To put some more meat on that, section 6221 illustrates the purpose of TEFRA to require “the tax treatment of any partnership item [to be] determined at the partnership level.” Section 6230(a) coordinates the Code’s deficiency proceedings with TEFRA and mandates that, aside from converted items, notices of deficiency are required only for “affected items which require partner level determinations.” Claims arising out of erroneous “computational adjustments” can be litigated but the underlying treatment of partnership items resolved in a TEFRA proceeding cannot be re-litigated. Section 6230(c). Section 6231(a)(6) defines a “computational adjustment” as a “change in the tax liability of a partner which properly reflects the treatment … of a partnership item.”
Where you have a change in tax liability of a partner that “reflects” the “treatment” (not the “change” in treatment, just the treatment) of a partnership item and no partner-level determinations are necessary, then no notice of deficiency is required. In Bush, the partners settled the “treatment” of the partnership items as a no change and agreed to all of the necessary partner level determinations so there was no need for a partner-level determination to determine tax consequences. Accordingly, no notice of deficiency was necessary. Contrary to the taxpayers’ position at oral argument (and in the briefs), the fact that there could be other (non-partnership) items contested in a notice of deficiency is irrelevant. Likewise, it is irrelevant that the partnership items or treatment of those items never changed. You don’t need a change in a partnership item or a change in the treatment of that item to have a computational adjustment. Instead, you need a change in tax liability that reflects the treatment of partnership items. Any TEFRA-based adjustment does that even if the partnership items stay as they are on the original return because their treatment is reflected in that tax liability. That is the whole point of TEFRA: partnership item treatment is relegated to TEFRA proceedings and everything flows out of that treatment. So a change in tax liability driven by a change in allowed partnership losses based on a change in a partner’s at-risk amount reflects the treatment of a partnership item (the losses, which are no-changed, which is a form of “treatment”) and thus is a computational adjustment.

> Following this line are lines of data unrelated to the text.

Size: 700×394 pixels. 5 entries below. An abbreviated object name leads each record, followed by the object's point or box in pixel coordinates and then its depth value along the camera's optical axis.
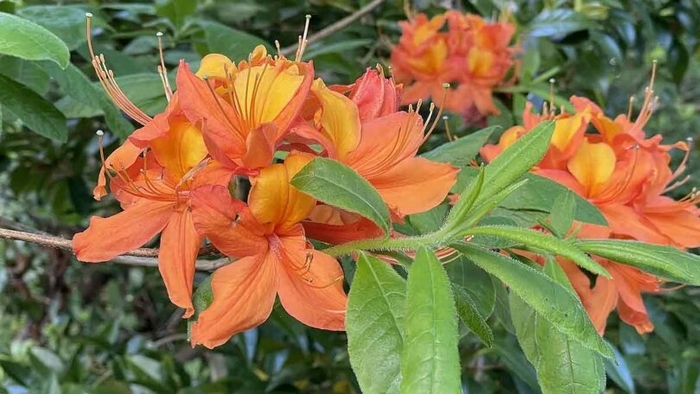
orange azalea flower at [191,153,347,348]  0.44
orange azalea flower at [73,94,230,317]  0.46
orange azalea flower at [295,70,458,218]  0.49
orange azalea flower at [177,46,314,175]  0.45
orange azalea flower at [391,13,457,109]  1.19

Although the court asked several questions on the period of limitations and assessment issues and asked other questions to determine the scope of the problem, the rest of the taxpayers’ arguments are a sideshow. It is always tough to tell how a case will be decided based on the arguments, but, even though it was less than satisfying, the court’s questioning indicates to us that the government will prevail and the court will find its way out of this part of the TEFRA forest.